Even that older Roman tradition, though, is not as rich as some of the Eastern liturgical traditions. Last winter I was blessed to visit Kerala, the southern Indian state which is home to the Syro-Malabar Catholic Church. Their calendar has nine seasons instead of our four, and it is especially rich at this time of year, in the prominence given to the feast of the Transfiguration (Aug. 6).

The first four Syro-Malabar seasons are roughly comparable to the Roman seasons that we follow: Annunciation (which corresponds to our Advent and Christmas), Epiphany, Great Fast (Lent), Resurrection (Easter).

The next five seasons replace our Ordinary Time: Apostles, Summer, Elijah-Cross, Moses, Dedication of the Church.

The season of Apostles begins with Pentecost and commemorates the coming of the Holy Spirit upon the apostles and the early Church. It includes the solemn feast of Sts. Peter and Paul (June 29). It is followed by Summer, or perhaps better translated as “harvest time.” This season marks the work of the apostles and the fruit born from their missionary activity.

Perhaps the most interesting are the seasons of Elijah-Cross and Moses, sometimes understood together as a single period. The season points to the second coming and the final victory of Christ crucified. The central feast of the season is the Triumph of the Cross (Sept. 14).

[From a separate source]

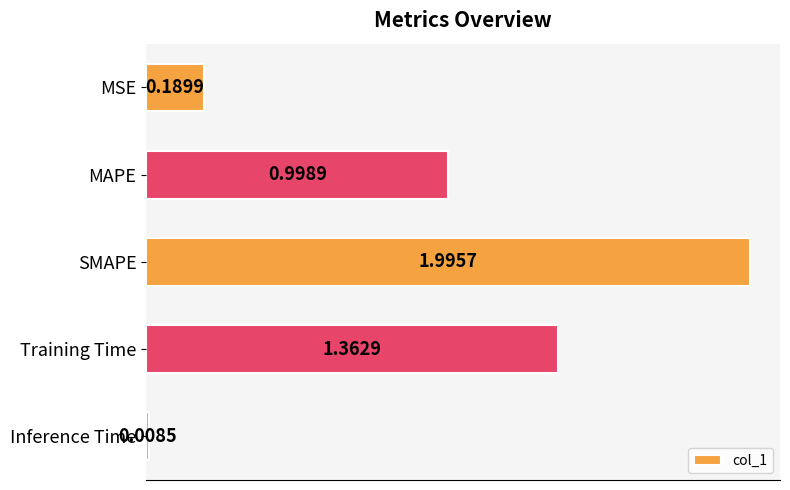

What is the label of the 2nd bar from the top?

MAPE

In both the Syro-Malabar calendar and the Roman calendar, the feasts of the Transfiguration and Triumph of the Cross are 40 days apart, similar to the other great “forties” in the calendar — Christmas to the Presentation (Feb. 2), Lent and Easter to Ascension Thursday.

The Transfiguration, which we celebrate in a few days time, has a greater prominence in the East. The Syro-Malanakara Church, for example, has a season of Transfiguration. The Syro-Malabar calendar understands the Transfiguration as being more than a moment to strengthen the apostles for the Passion to come. It points far beyond, to the end of history and the Lord’s return in glory. The “completion” of the Transfiguration 40 days later with the Triumph of the Cross means that the cross, too, is a moment of glory.

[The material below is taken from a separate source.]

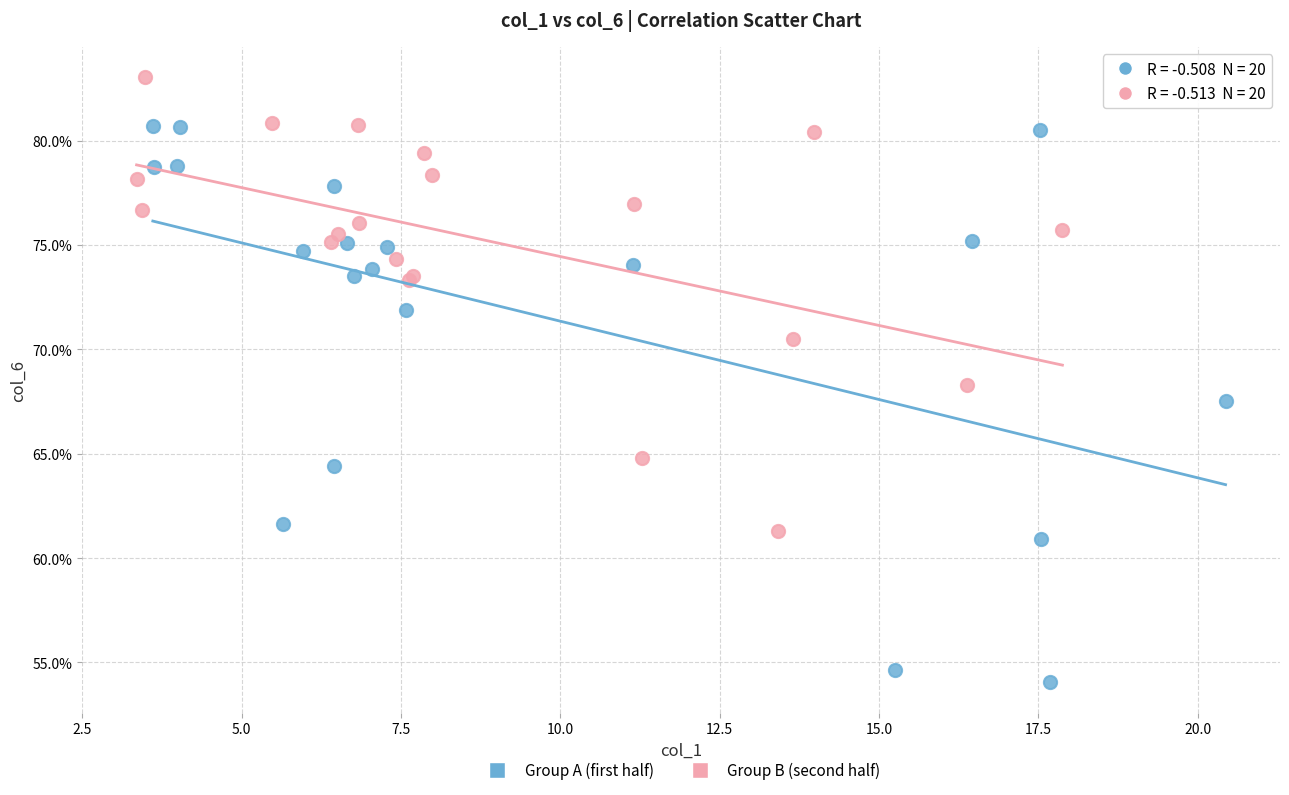

Which series reaches the maximum Y coordinate?

Group B (second half)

Elijah and Moses appear with Jesus at the Transfiguration. The seasons of Elijah-Cross and Moses thus remind the Church of the long preparation for the coming of Jesus in the history of the Chosen People, and that we are awaiting His return in glory.

In the Roman calendar, the Advent season commemorates both “advents” — the coming of the Lord Jesus at Bethlehem and His second coming at the end of history. The Syro-Malabar calendar gives the second coming greater attention with its own seasonal focus in Elijah-Cross and Moses.

The Roman calendar, after the post-Pentecost feasts (Trinity, Corpus Christi) settles into a sort of ordinary routine. There are many significant feasts to be sure — Sacred Heart of Jesus, St. John the Baptist, St. Peter and Paul, Assumption — but too often there is a sense that once Pentecost is over the liturgy is on cruise control until Advent. One long season of ordinariness can have that effect.

The Syro-Malabar calendar lifts up the twin feasts of summer, Transfiguration and Triumph of the Cross, reminding the faithful that the ordinary story of salvation remains extraordinary for all time. The Lord Jesus shares His Father’s glory from all eternity and manifests that glory in love on the Cross, that we might share in that glory, a glory that we will behold when He returns at the end of history.

Celebrating the figures of Moses and Elijah gives the Syro-Malabar faithful a greater attentiveness to the Old Testament, which is fully revealed in the mystery of Christ. The prophet Elijah is given an honour in the Eastern traditions that has been lost in the Western, an honour which is confirmed in the Gospels themselves, not only at the Transfiguration but in declaration by Jesus that John the Baptist is the “Elijah” who will return before the Messiah. Elijah and Moses are the pillars of the Jewish people and their prominence in the Syro-Malabar calendar reminds us that, in St. Paul’s words, the Gentiles are grafted on to the covenant with Israel.

The Syro-Malabar Catholic Church in Canada is growing with the establishment last year of its own eparchy (diocese) in Mississauga, Ont. Its tradition has riches which can increase the liturgical knowledge and piety of all Catholics.

(Fr. de Souza is editor-in-chief of Convivium.ca and a pastor in the Archdiocese of Kingston.)